The ants can be witnessed clinging to plants in the early morning and in the evening but during the hot parts of the day they are nowhere to be found.   There is the odd one that apparently doesn’t get the message and ends up dying on the plant, but these aren’t that common.  This switching on and off, of the behaviour, shows a level of control unlike any of the other systems and is likely the way in which the parasite perfectly balances the payoff of increasing its exposure to the next host, with the cost of host death by exposure to heat and other elements.  It is sacrificing short term prolonged exposure, staying out all day, with intermittent exposures, going out when the host is less likely to die, that can then go on indefinitely.

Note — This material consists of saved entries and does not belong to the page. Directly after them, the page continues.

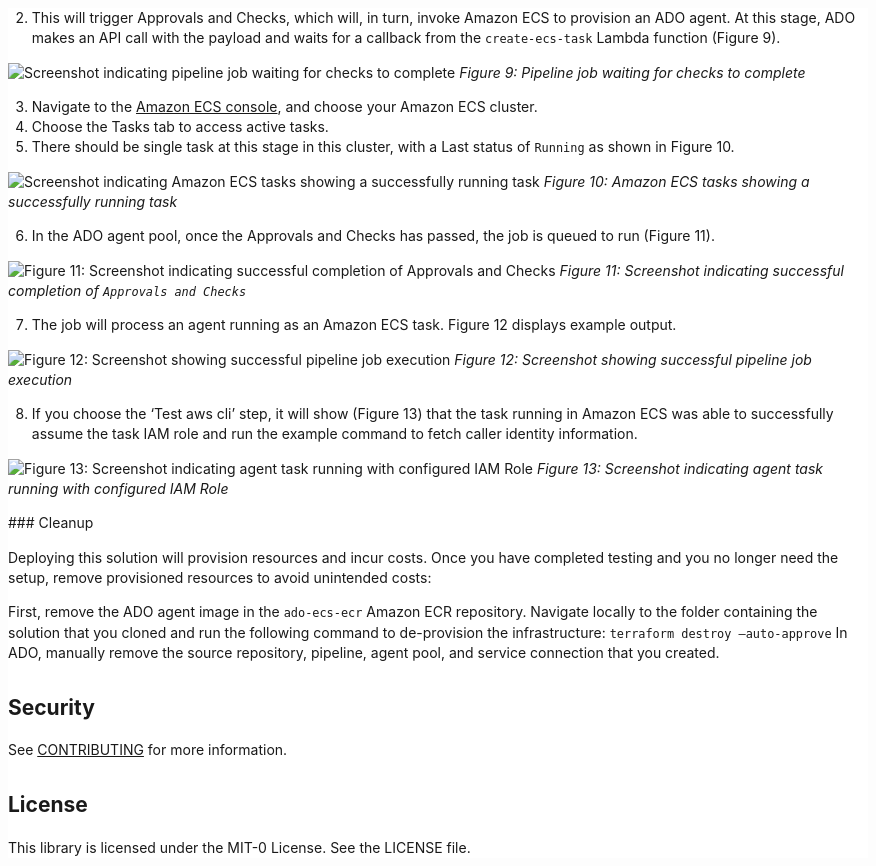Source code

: 2. This will trigger Approvals and Checks, which will, in turn, invoke Amazon ECS to provision an ADO agent. At this stage, ADO makes an API call with the payload and waits for a callback from the `create-ecs-task` Lambda function (Figure 9).

![Screenshot indicating pipeline job waiting for checks to complete](https://d2908q01vomqb2.cloudfront.net/8effee409c625e1a2d8f5033631840e6ce1dcb64/2024/02/08/Image9.png)
_Figure 9: Pipeline job waiting for checks to complete_

3. Navigate to the [Amazon ECS console](https://console.aws.amazon.com/ecs/v2/clusters), and choose your Amazon ECS cluster.
4. Choose the Tasks tab to access active tasks.
5. There should be single task at this stage in this cluster, with a Last status of `Running` as shown in Figure 10.

![Screenshot indicating Amazon ECS tasks showing a successfully running task](https://d2908q01vomqb2.cloudfront.net/8effee409c625e1a2d8f5033631840e6ce1dcb64/2024/02/08/Image10.png)
_Figure 10: Amazon ECS tasks showing a successfully running task_

6. In the ADO agent pool, once the Approvals and Checks has passed, the job is queued to run (Figure 11).

![Figure 11: Screenshot indicating successful completion of `Approvals and Checks`](https://d2908q01vomqb2.cloudfront.net/8effee409c625e1a2d8f5033631840e6ce1dcb64/2024/02/08/Image11.png)
_Figure 11: Screenshot indicating successful completion of `Approvals and Checks`_

7. The job will process an agent running as an Amazon ECS task. Figure 12 displays example output.

![Figure 12: Screenshot showing successful pipeline job execution](https://d2908q01vomqb2.cloudfront.net/8effee409c625e1a2d8f5033631840e6ce1dcb64/2024/02/08/Image12.png)
_Figure 12: Screenshot showing successful pipeline job execution_

8. If you choose the ‘Test aws cli’ step, it will show (Figure 13) that the task running in Amazon ECS was able to successfully assume the task IAM role and run the example command to fetch caller identity information.

![Figure 13: Screenshot indicating agent task running with configured IAM Role](https://d2908q01vomqb2.cloudfront.net/8effee409c625e1a2d8f5033631840e6ce1dcb64/2024/02/08/Image13.png)
_Figure 13: Screenshot indicating agent task running with configured IAM Role_


### Cleanup

Deploying this solution will provision resources and incur costs. Once you have completed testing and you no longer need the setup, remove provisioned resources to avoid unintended costs:

First, remove the ADO agent image in the `ado-ecs-ecr` Amazon ECR repository.
Navigate locally to the folder containing the solution that you cloned and run the following command to de-provision the infrastructure:
`terraform destroy —auto-approve`
In ADO, manually remove the source repository, pipeline, agent pool, and service connection that you created.

## Security

See [CONTRIBUTING](CONTRIBUTING.md#security-issue-notifications) for more information.

## License

This library is licensed under the MIT-0 License. See the LICENSE file.

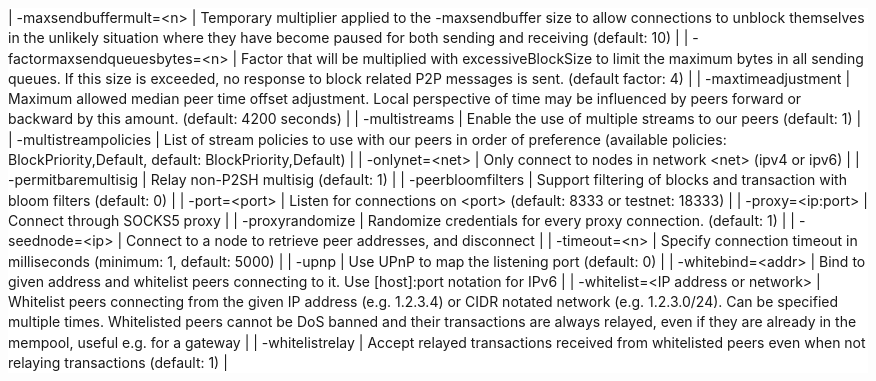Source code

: | -maxsendbuffermult=\<n\>             | Temporary multiplier applied to the -maxsendbuffer size to allow connections to unblock themselves in the unlikely situation where they have become paused for both sending and receiving (default: 10)                                                                                              |
| -factormaxsendqueuesbytes=\<n\>      | Factor that will be multiplied with excessiveBlockSize to limit the maximum bytes in all sending queues. If this size is exceeded, no response to block related P2P messages is sent. (default factor: 4)                                                                                            |
| -maxtimeadjustment                   | Maximum allowed median peer time offset adjustment. Local perspective of time may be influenced by peers forward or backward by this amount. (default: 4200 seconds)                                                                                                                                 |
| -multistreams                        | Enable the use of multiple streams to our peers (default: 1)                                                                                                                                                                                                                                         |
| -multistreampolicies                 | List of stream policies to use with our peers in order of preference (available policies: BlockPriority,Default, default: BlockPriority,Default)                                                                                                                                                     |
| -onlynet=\<net\>                     | Only connect to nodes in network \<net\> (ipv4 or ipv6)                                                                                                                                                                                                                                              |
| -permitbaremultisig                  | Relay non-P2SH multisig (default: 1)                                                                                                                                                                                                                                                                 |
| -peerbloomfilters                    | Support filtering of blocks and transaction with bloom filters (default: 0)                                                                                                                                                                                                                          |
| -port=\<port\>                       | Listen for connections on \<port\> (default: 8333 or testnet: 18333)                                                                                                                                                                                                                                 |
| -proxy=\<ip:port\>                   | Connect through SOCKS5 proxy                                                                                                                                                                                                                                                                         |
| -proxyrandomize                      | Randomize credentials for every proxy connection. (default: 1)                                                                                                                                                                                                                                       |
| -seednode=\<ip\>                     | Connect to a node to retrieve peer addresses, and disconnect                                                                                                                                                                                                                                         |
| -timeout=\<n\>                       | Specify connection timeout in milliseconds (minimum: 1, default: 5000)                                                                                                                                                                                                                               |
| -upnp                                | Use UPnP to map the listening port (default: 0)                                                                                                                                                                                                                                                      |
| -whitebind=\<addr\>                  | Bind to given address and whitelist peers connecting to it. Use [host]:port notation for IPv6                                                                                                                                                                                                        |
| -whitelist=\<IP address or network\> | Whitelist peers connecting from the given IP address (e.g. 1.2.3.4) or CIDR notated network (e.g. 1.2.3.0/24). Can be specified multiple times. Whitelisted peers cannot be DoS banned and their transactions are always relayed, even if they are already in the mempool, useful e.g. for a gateway |
| -whitelistrelay                      | Accept relayed transactions received from whitelisted peers even when not relaying transactions (default: 1)                                                                                                                                                                                         |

There is also less evidence for the control to be a side effect of damage or poor health as the host is never killed by the parasite.  In fact it’s in the best interest of the parasite to keep this host alive.  This raises some interesting questions too about what the ants’ behaviour is like when it’s not clinging to plants.  Does it revert back to normal, meaning the parasite no longer has control and that the host is at risk of dying during its day to day ant life; which could be significant, ants naturally lead dangerous lives.  Or does the parasite retain control and compel the ants to return to the nest maybe, where they could be fed and protected, ready to go back out only to try and pass along their parasitic friends to unsuspecting hosts.  This would be an enormous level of control exhibited by this parasite if the latter turned out to be true, adding to an already impressive resume which also boasts the potential ability to detect temperature cues.  Let’s not forget that one, they seemingly know when the right time to stop and start their clinging is.  This is why the Dicrocoelium parasite is the finest example of host mind control and truly worthy of the Zombie Ants title.